Chemical structure and radiolabeling of BF-168 and BF-180.

Figure 2.

Scatchard plots of [¹²⁵I]BF-180 binding to aggregates of Aβ1-40 and Aβ1-42. A K_d value of 6.8 nm (Aβ1-40) and 10.6 nm (Aβ1-42) indicate high binding affinity for Aβ aggregates.

Figure 3.

Neuropathological staining of 6 μm AD brain sections from the temporal cortex (A-G, M, N) and hippocampus (H-L) and an aged normal temporal brain section (O). A-D are frozen sections, and E-O are paraffin-embedded sections. Many neuritic plaques are clearly stained with BF-168 (A). Intense fluorescence can be seen in the core of neuritic plaques. Aβ immunostaining with antibodies 6F/3D (B) in the adjacent section show an identical staining pattern of plaques. The brain section stained with BF-168 (C) and the adjacent section immunostained with a mAb against Aβ (D) demonstrate specific binding of BF-168 to diffuse amyloid plaques. Aβ1-40 (E) and Aβ1-42 (G) immunostaining and BF-168 staining (F) in serial sections reveal specific binding of BF-168 to not only Aβ1-40-positive plaques (arrows) but also Aβ1-42-positive diffuse plaques (arrowheads). H, BF-168-stained NFTs, and this staining correlated well with tau immunostaining (I) in the adjacent section. Clear staining of cerebrovascular amyloid (J) can also be observed. There is no obvious difference in the BF-168 staining ability in ethanol solution (K) and in the PBS solution (L) in the serial sections. BF-168 could not stain any plaques and tangles after the treatment with formic acid (N), in contrast to the staining without pretreatment with formic acid (M). Finally, no apparent staining was observed in aged normal brain sections (O).

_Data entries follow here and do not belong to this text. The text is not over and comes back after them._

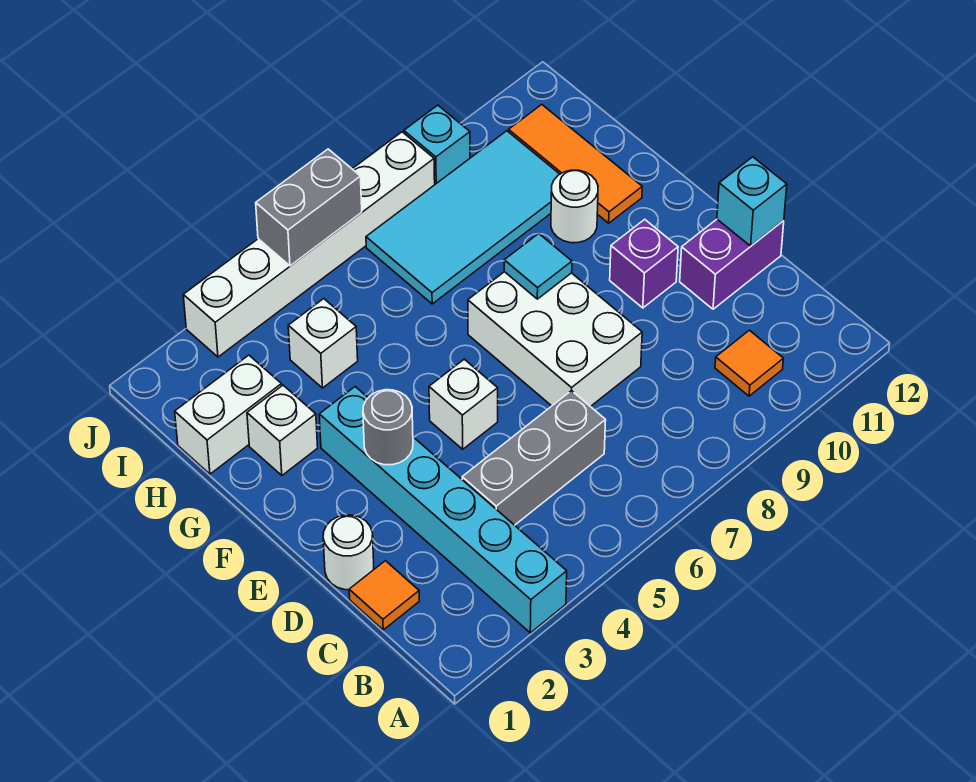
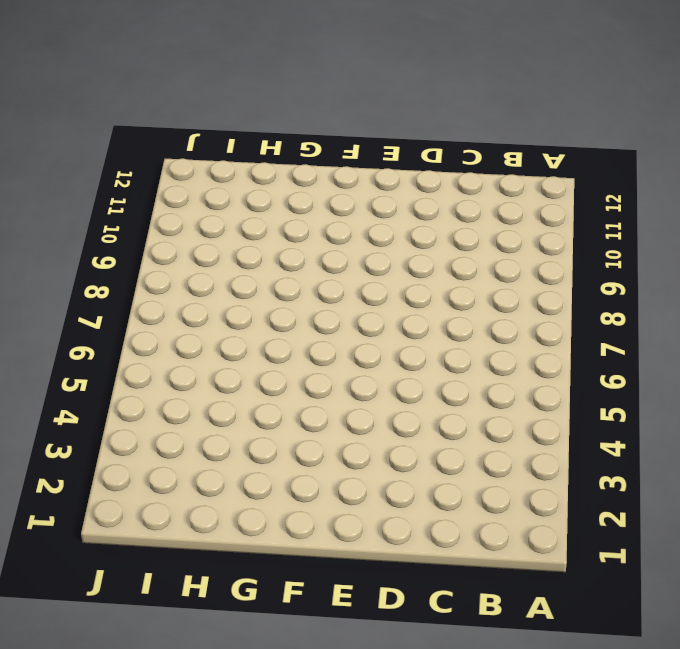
none -> cyan brick A3:F3 level 1
none -> orange tile B10 level 1
none -> orange tile C1 level 1

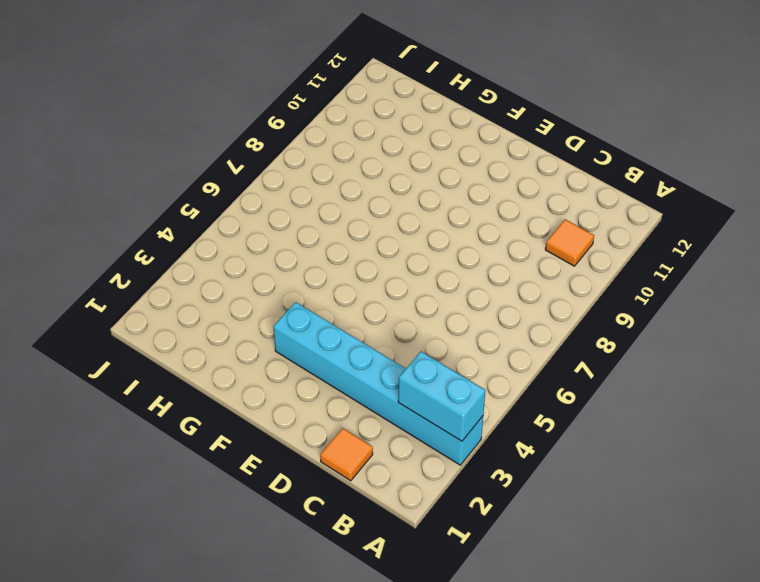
cyan brick A3:B3 level 2 -> none
none -> grey brick C4:C6 level 1
none -> white round brick D1 level 1
none -> white brick D7:F8 level 1

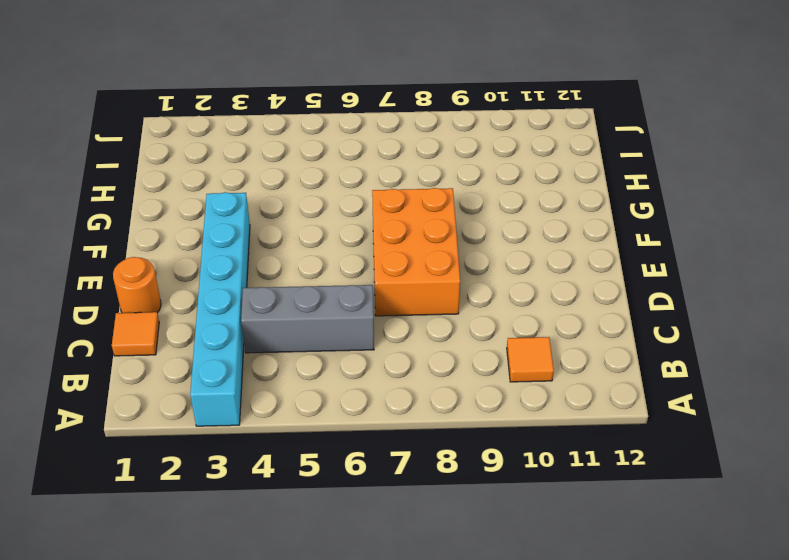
orange round brick D1 level 1 -> white round brick D1 level 1
orange brick D7:F8 level 1 -> white brick D7:F8 level 1
none -> purple brick D11:D12 level 1
none -> white brick E5 level 1
none -> purple brick E10 level 1

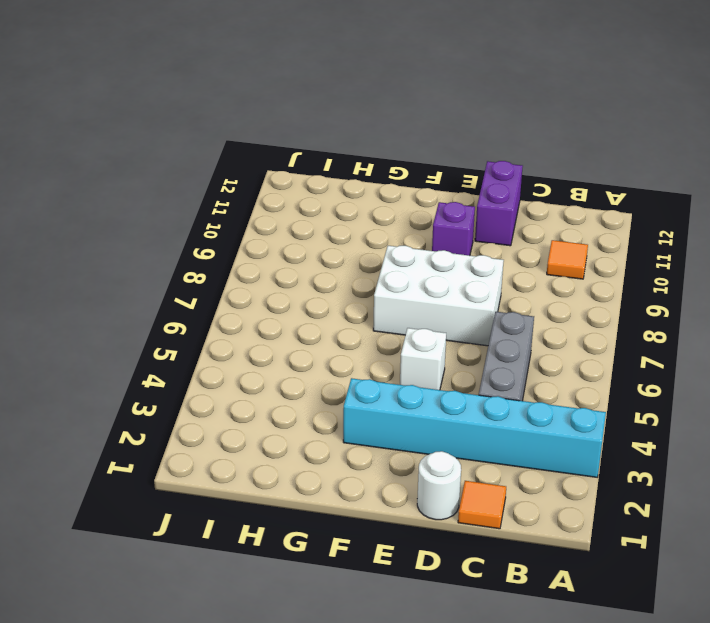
none -> white brick G2 level 1
none -> white round brick G10 level 1
none -> orange tile G11:I11 level 1

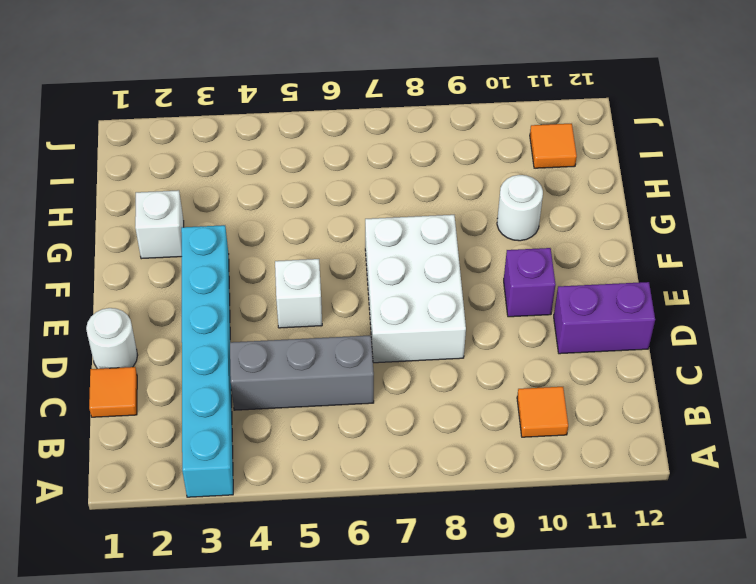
orange tile I11 level 1 -> orange tile G11:I11 level 1
none -> white brick H1:H2 level 1
none -> white brick H4 level 1
none -> cyan tile H7:I10 level 1

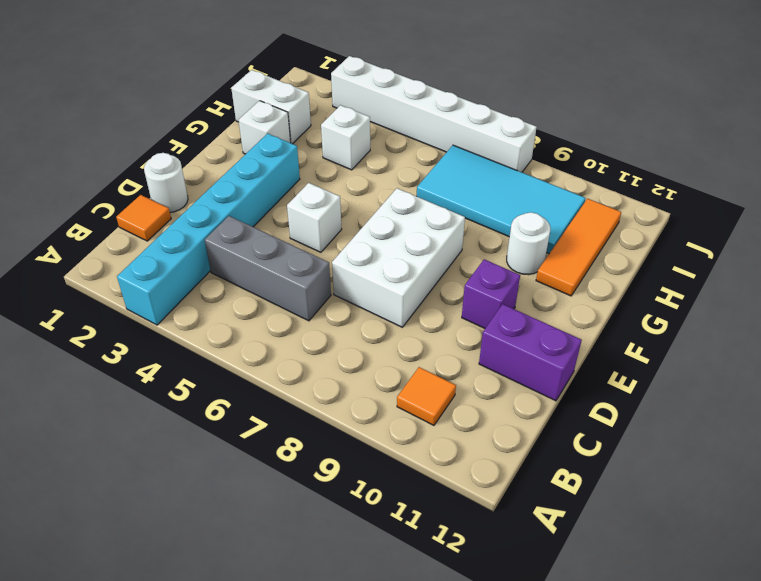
none -> cyan brick J9 level 1
none -> cyan brick D12 level 2
none -> grey round brick E3 level 2

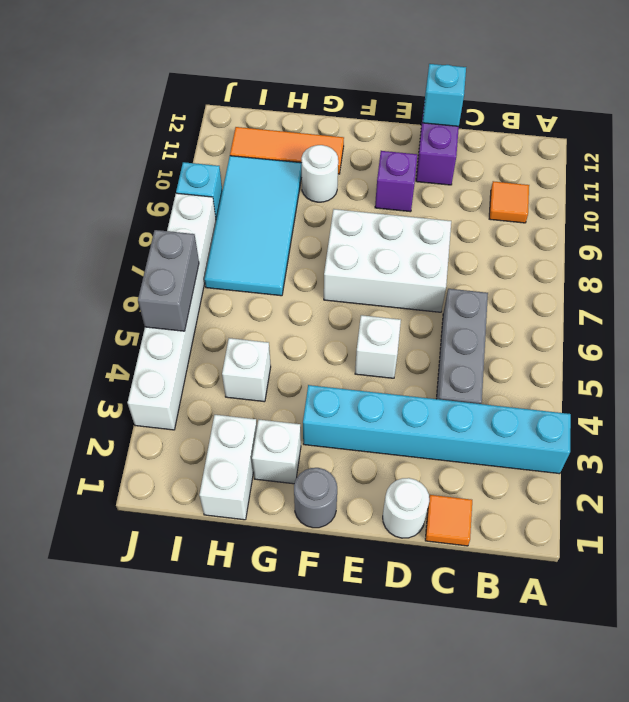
grey round brick F1 level 1 -> grey round brick E3 level 2
none -> cyan tile F8 level 2

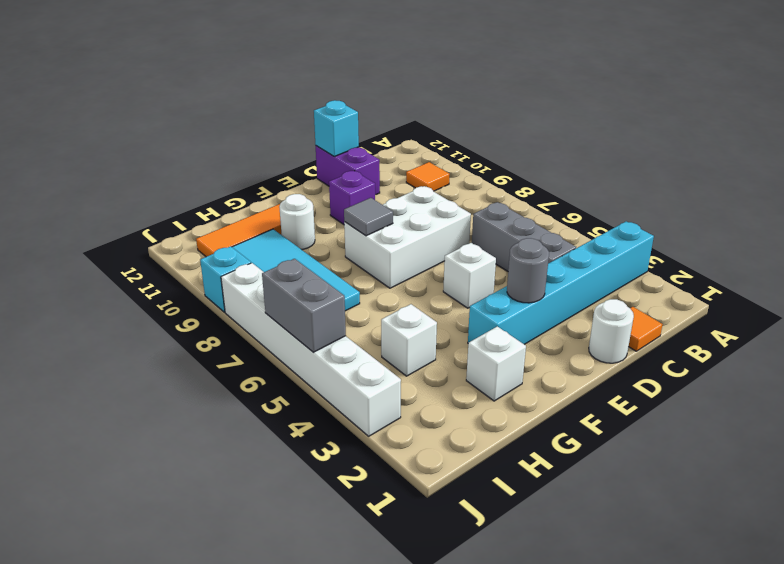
grey tile F8 level 2 -> cyan tile F8 level 2
none -> white brick H1:H2 level 1

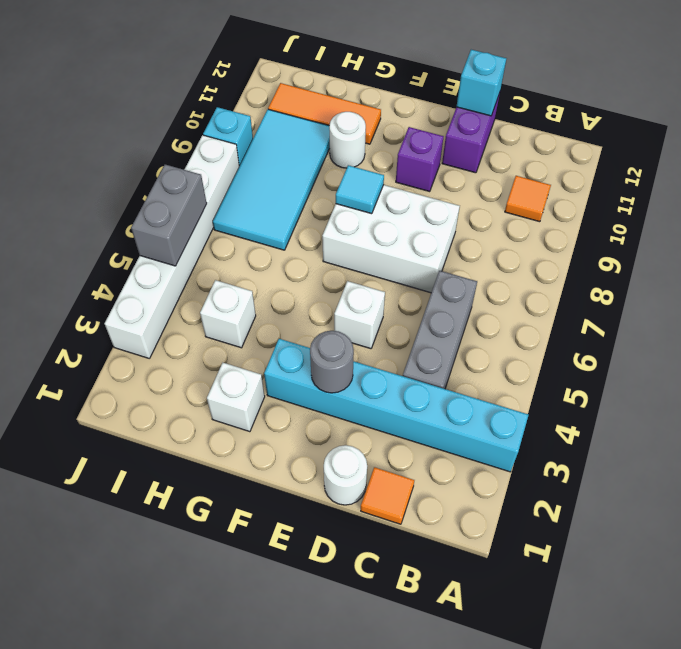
none -> white brick H1:H2 level 1

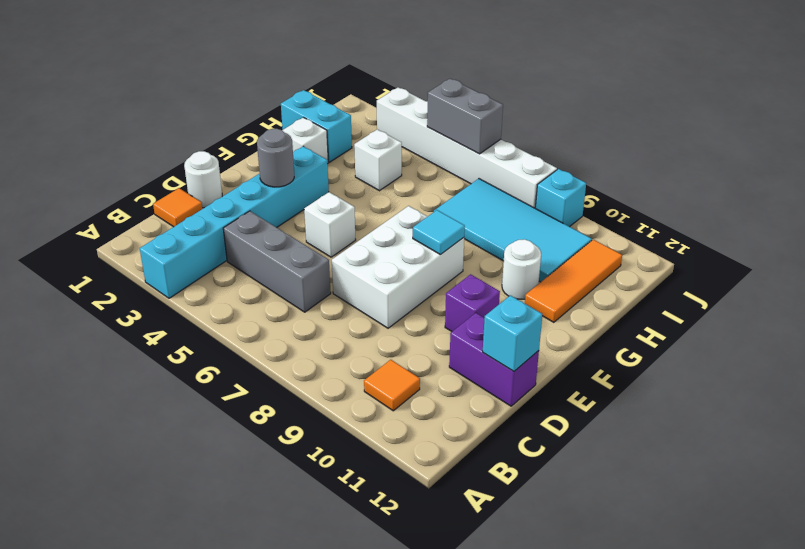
cyan brick H1:H2 level 1 -> white brick H1:H2 level 1

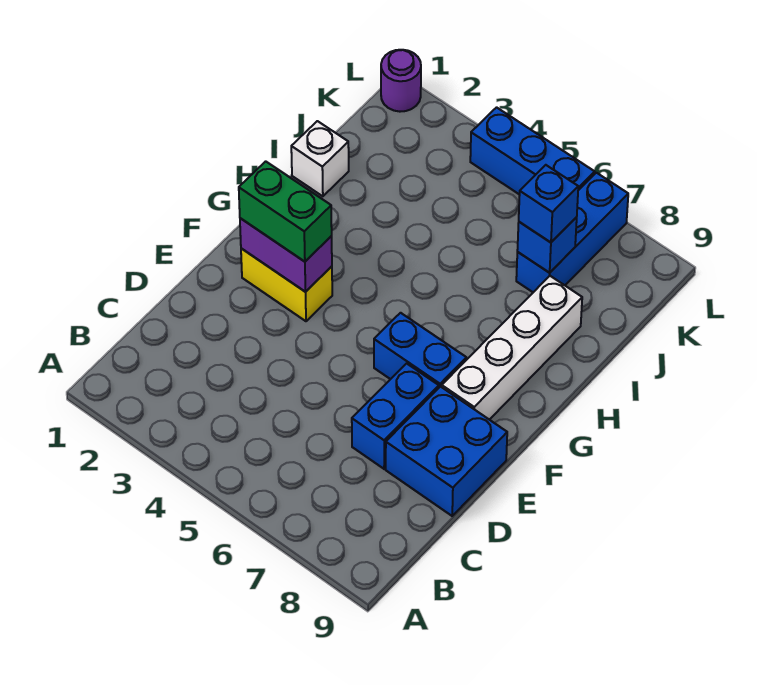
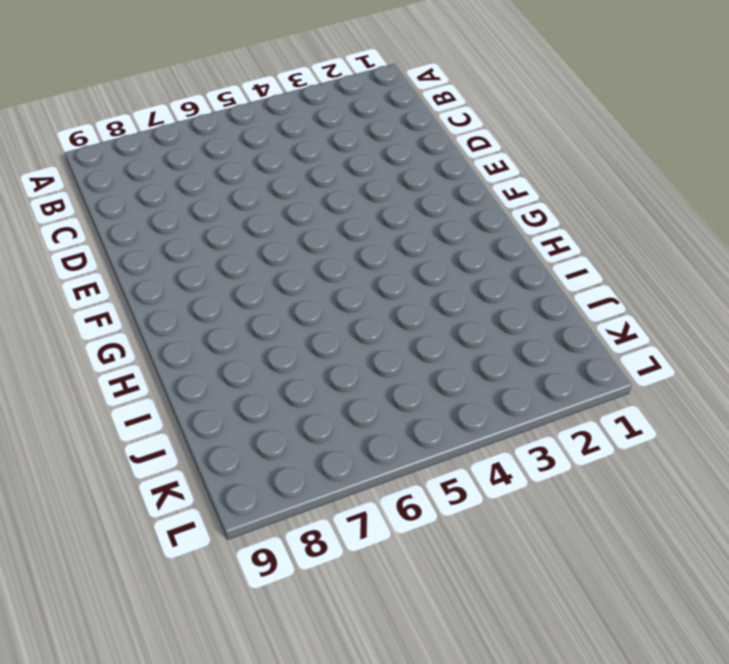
none -> blue brick D7:E7 level 1
none -> blue brick D8:E9 level 1
none -> yellow brick F2:F3 level 1

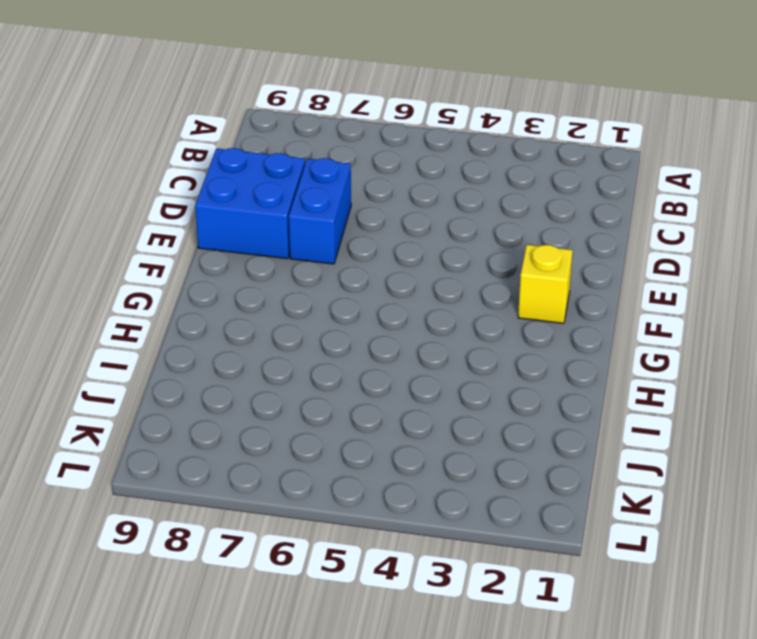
yellow brick F2 level 1 -> yellow brick F2:F3 level 1
none -> blue brick F6:F7 level 1
none -> white brick F8:I8 level 1
none -> white brick I1 level 1

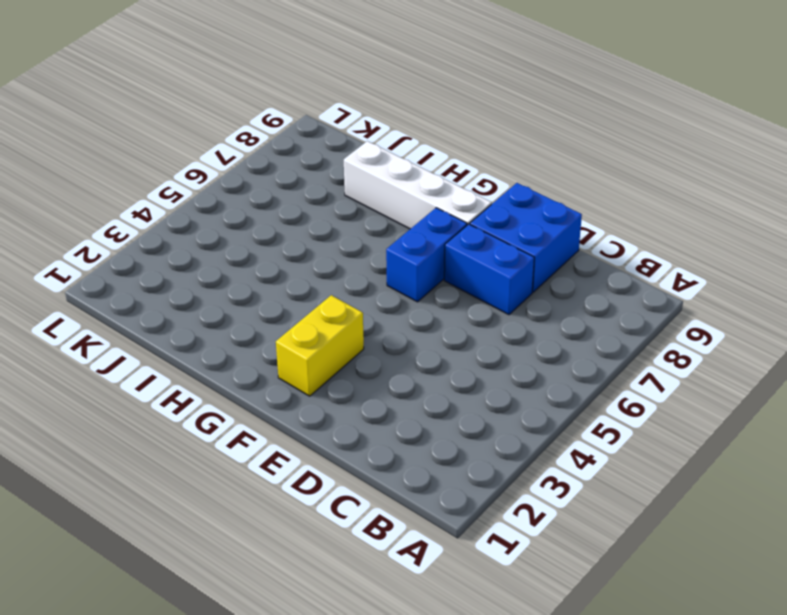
none -> white brick I1 level 1
none -> blue brick J7:L7 level 1
none -> purple round brick L1 level 1

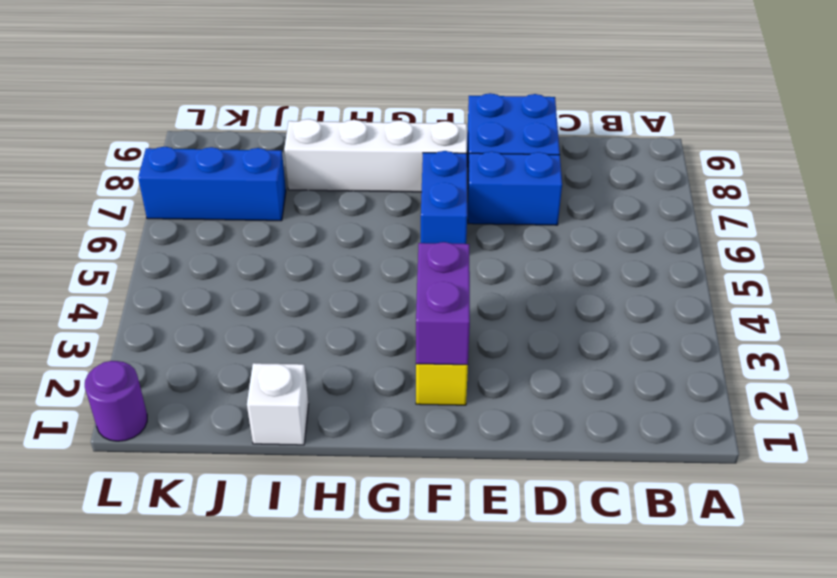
none -> blue brick L4:L6 level 1
none -> blue brick J7 level 2
none -> green brick F2:F3 level 3

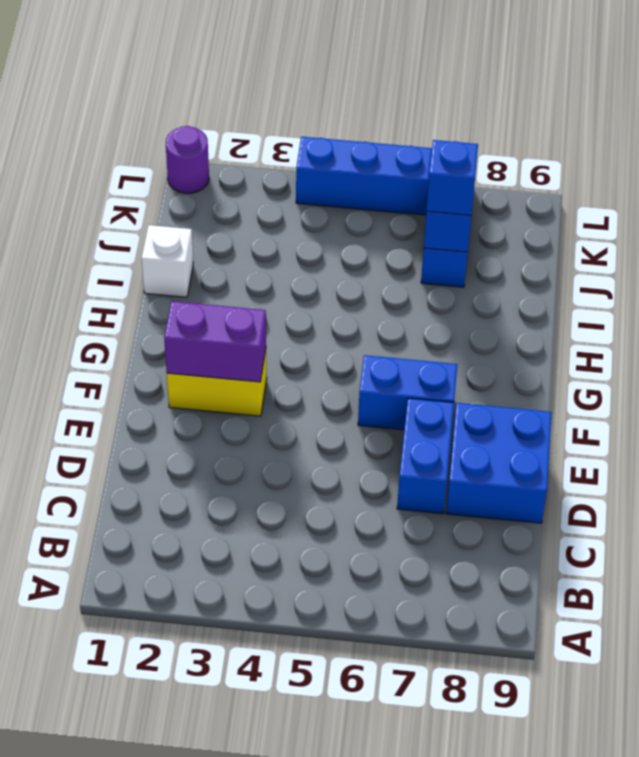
none -> white brick F8:I8 level 1
none -> green brick F2:F3 level 3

Scale bars: A-D, 50 μm; E-O, 100 μm.

Figure 4.

Brain sections from a PS1/APPsw transgenic mouse (A, C, D) and a wild-type mouse (B) after intravenous administration of 4 mg/kg BF-168, showing specific binding of BF-168 to amyloid deposits (A, C) and no nonspecific binding in the brain of the wild-type mouse (B). The same brain section from the transgenic mouse was subsequently immunostained with Aβ-specific mAb 6F/3D (D), revealing specific binding of BF-168 to amyloid deposits in vivo. Both compact amyloid deposits (arrows) and diffuse deposits (arrowhead) were labeled with intravenously administered BF-168. Scale bar, 50 μm.

Figure 5.

Brain sections from an APP23 transgenic mouse (13 months of age) after intravenous administration of 4 mg/kg BF-168, showing specific binding of BF-168 to early amyloid deposits in the entorhinal cortex and hippocampus (A). The fluorescence of BF-168 in the entorhinal cortex (B) showed identical distribution to immunostaining with Aβ-specific mAb 6F/3D (C) in the same section. Scale bar, 100 μm.

Figure 6.

Brain uptake and brain/blood ratio of [¹⁸F]BF-168 in normal mice. Each data point was obtained from three or four separate experiments and plotted as value of mean ± SD.

Figure 7.

In vivo labeling of amyloid deposits in brain sections from an APP23 transgenic mouse (A) and a wild-type mouse (B) with [¹⁸F]BF-168. An autoradiographic study was performed using brain sections at 180 min after intravenous injection of [¹⁸F]BF-168. Numerous hot spots of [¹⁸F]BF-168 can be detected in the cerebral cortex, hippocampus, and entorhinal cortex of transgenic mouse brain (A), in contrast to no apparent uptake in wild-type mouse brain (B). Fluorescences of amyloid deposits appeared after in vitro staining with thioflavin-S in the same section (C). Arrows show amyloid deposits labeled with both [¹⁸F]BF-168 and thioflavin-S, indicating specific labeling of amyloid plaques with intravenously administered [¹⁸F]BF-168. The percentage of areas of [¹⁸F]BF-168 uptake in nine autoradiographic images were significantly correlated with the percentage of areas of in vitro thioflavin-S staining in the same sections (r = 0.923; p < 0.001) (D), suggesting high binding specificity of [¹⁸F]BF-168 to amyloid plaques.